◆ **Kutipan**
※ ※ ※

Dengan demikian maka ada kesamaan penting yang harus disadari antara kapitalisme dan sosialisme yaitu bahwa keduanya mendasarkan pada materialisme, rasionalisme dan humanisme. Yang membedakan di antara keduanya hanyalah gerak pendulum (bandul jam) dari cara mewujudkan kekayaan fisik, apakah akan cenderung mengarah ke “bebas” atau “terkendali”, liberal atau etatistik (serba negara). Gerak diantara keduanya akan memunculkan ekonomi campuran, “welfare state” atau “sosdem” yang kesemuanya sebenarnya masih dalam satu induk: materialisme, intelektualisme dan humanisme. Dalam kerangka ini maka perbedaan tajam diantara keduanya akhirnya hanya semacam sebuah mitos. Yang membedakan di antara keduanya hanyalah cara bagaimana kemegahan dunia bisa dipenuhi.



Meninggalkan Mitos Dua Dunia

Berbagai bentuk campuran telah ditawarkan, namun ternyata tidak juga memberikan kepuasan pada sejumlah kalangan. Masih banyak pihak yang secara serius berusaha mencari sistem lain yang sesuai dengan falsafah hidup yang dipakainya yang dianggap lebih etik: ekonomi Pancasila, Ekonomi Islam, Sosialisme Islam dan sebagainya. Seberapa tepatkah sistem alternatif itu untuk diterapkan pada bangsa bangsa Timur seperti Indonesia? Hal ini hanya akan bisa dipahami dengan bertolak dari falsafah dasar yang digunakan kedua sistem “ekstrem” yaitu rasionalisme, materialisme dan humanisme.

Untuk menjawab pertanyaan apakah ada sistem lain yang benar-benar di luar kapitalisme-sosialisme, dan apakah pencarian akan sistem alternatif masuk akal atau tidak, layak atau tidak, sangat tergantung pada keyakinan dan penerimaan akan adanya fakta empirik lain. Harus diakui ada kenyataan empirik yang menunjukkan tidak semua, bahkan sangat besar, bagian manusia di dunia yang meyakini bahwa ada kehidupan lain (dan lanjutan) dari kehidupan dunia ini (bukan humanisme!), bahwa pemenuhan kebutuhan hidup manusia tidaklah sekedar materi semata (bukan materialisme!) dan bahwa tidak semua hal bisa dinalar (bukan rasionalisme!), seperti yang diungkapkan oleh Etzioni:

The neoclassical paradigm assume that people have one overarching goal: satisfying of their wants.. were depicted as materialistic. ..... In contrast, my finding is that people have several wants, including the commitment to live up to their moral values, and that these wants cannot neatly ordered or regulated by prices (Etzioni dalam Ekins, 1992, hal. 49)

Keinginan manusia dalam kenyataan empirik tidak hanya terpusat pada kebutuhan materialnya saja melainkan juga pada pemenuhan kebutuhan yang tidak material. Pandangan semacam itu adalah empirik sekaligus merupakan ajaran dari agama-agama besar dan bahkan semua agama yang dianut umat manusia yang umumnya mengajarkan keseimbangan kepentingan hidup di dunia dan di hari akhir. Bahkan banyak yang secara ekstrem mengambil posisi berseberangan dengan paham materialisme, humanisme, rasionalisme. Mereka secara ekstrem mempunyai paham spiritualisme berupa eskapisme, zuhud, atau lari dari kemegahan dunia untuk secara penuh mengabdikan diri dalam alam spiritual.

※ ※ ※

◆ **Rumusan Tugas 1**
Apakah setiap pernyataan berikut sesuai dengan teks tentang kapitalisme dan sosialisme? Jawab ya atau tidak untuk (a), (b), dan (c), lalu kutip kata-kata penentunya dari teks.
(a) Kapitalisme dan sosialisme sama-sama bertumpu pada materialisme, rasionalisme, dan humanisme.
(b) Bentuk-bentuk ekonomi campuran sudah memuaskan semua kalangan.
(c) Menurut Etzioni, keinginan manusia dapat diatur dengan rapi oleh harga.
◆ **Rumusan Tugas 2**
Tuliskan lanjutan teks tentang kapitalisme dan sosialisme, dimulai setelah kalimat terakhirnya.

◆ **Data Mentah**
※ ※ ※

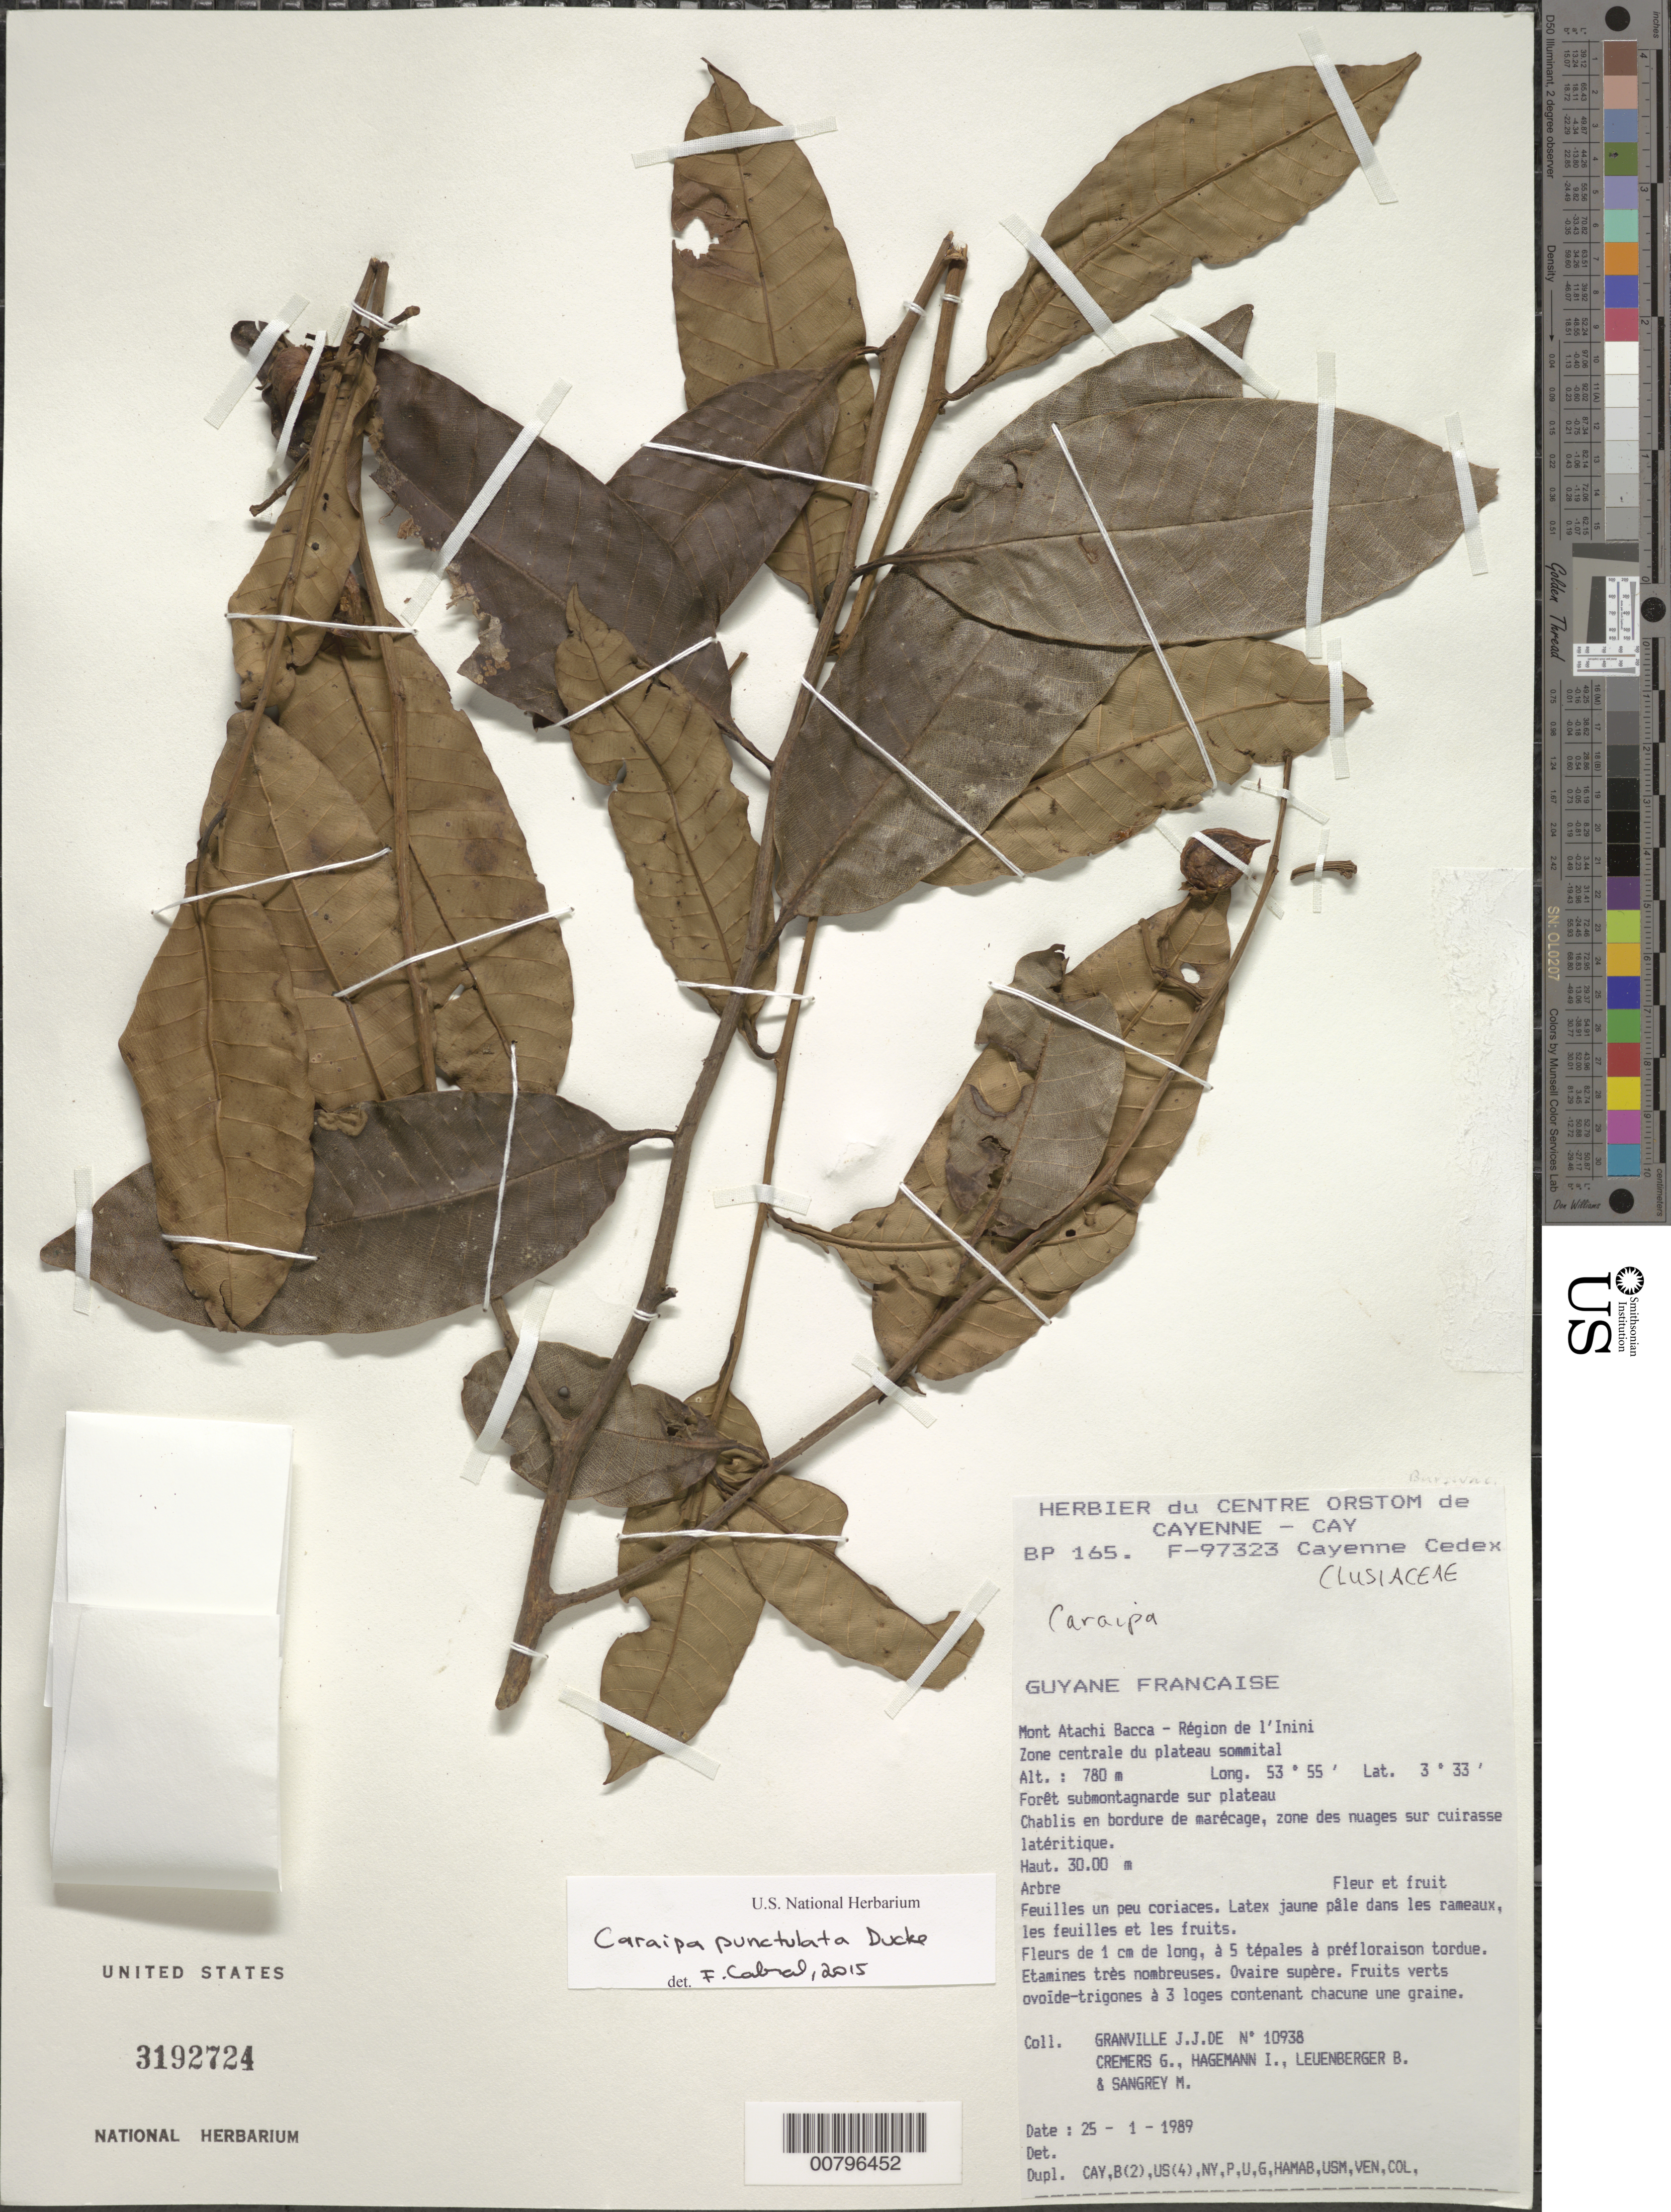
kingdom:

※ ※ ※

◆ **Hasil Tugas 1**
(a) Ya: "keduanya mendasarkan pada materialisme, rasionalisme dan humanisme".
(b) Tidak: "tidak juga memberikan kepuasan pada sejumlah kalangan".
(c) Tidak: "these wants cannot neatly ordered or regulated by prices".

◆ **Hasil Tugas 2**
Falsafah yang “bukan materialisme, humanisme dan rasionalisme” adalah sesuatu yang empirik. Demikian juga secara empirik dari awal kehidupan sampai kini ia diikuti oleh bagian banyak umat manusia, bahkan bagian terbesar umat manusia. Masyarakat semacam itu bahkan secara terus menerus akan mengembangkan misi dan dakwah untuk mengubah paham “sekuler “ itu menjadi lebih bermoral, mengubah dari materialistik ke spiritualistik.

Masyarakat semacam itu bukan hanya kenyataan empirik melainkan juga sekaligus sebuah masyarakat yang dicita citakan. Dalam kaitan ini para penganut agama akan berupaya mewujudkan masyarakat yang tidak materialistis sekalipun lingkungan empiriknya materialistik! Apakah masyarakat seperti itu “sudah masa lalu, kuno, dan oleh karenanya harus ditinggalkan dan dianggap tidak ada? Kalau berbagai agama dan kepercayaan itu semakin menguat pada masa mendatang, atau paling tidak bertahan, maka pikiran kearah ekonomi yang tidak “sekuler” merupakan sebuah keniscayaan. Sebaliknya kalau semua itu mengendur seiring perjalanan waktu, tentu pemikiran atas ekonomi moral merupakan sebuah utopia, atau langkah mundur jauh ke masa lalu yang oleh karenanya patut ditertawakan. Tetapi fakta menunjukkan perkembangan yang tidak pernah surut. Ini menunjukkan bahwa ekonomi etik atau apapun namanya bukanlah sebuah upaya yang “ngaya wara” atau tak punya arti.

Karena “falsafah lain” ternyata memang dianut dan empirik, maka penerapan sistem ekonomi baik sosialisme maupun kapitalisme tidaklah tepat (atau tidak mungkin, tidak boleh!) bagi masyarakat yang falsafahnya berbeda. Masyarakat semacam itu mempunyai perilaku yang memang berbeda sehingga harus diterapkan (atas dasar empirisme) sistem lain yang lebih tepat. Namun bisa pula di tengah-tengah kenyataan materialistik memang harus dibangun sistem alternatif karena memang sistem itulah yang diperintahkan dalam kitab suci atau konstitusi. Untuk mengakomodasi hal ini maka alternatif sistem memang harus dibangun, dan bangunan atas sistem itu dalam kapling yang memang di luar “dua dunia”, sehingga adanya pendulum seperti dalam gambar 2 merupakan sebuah kepastian.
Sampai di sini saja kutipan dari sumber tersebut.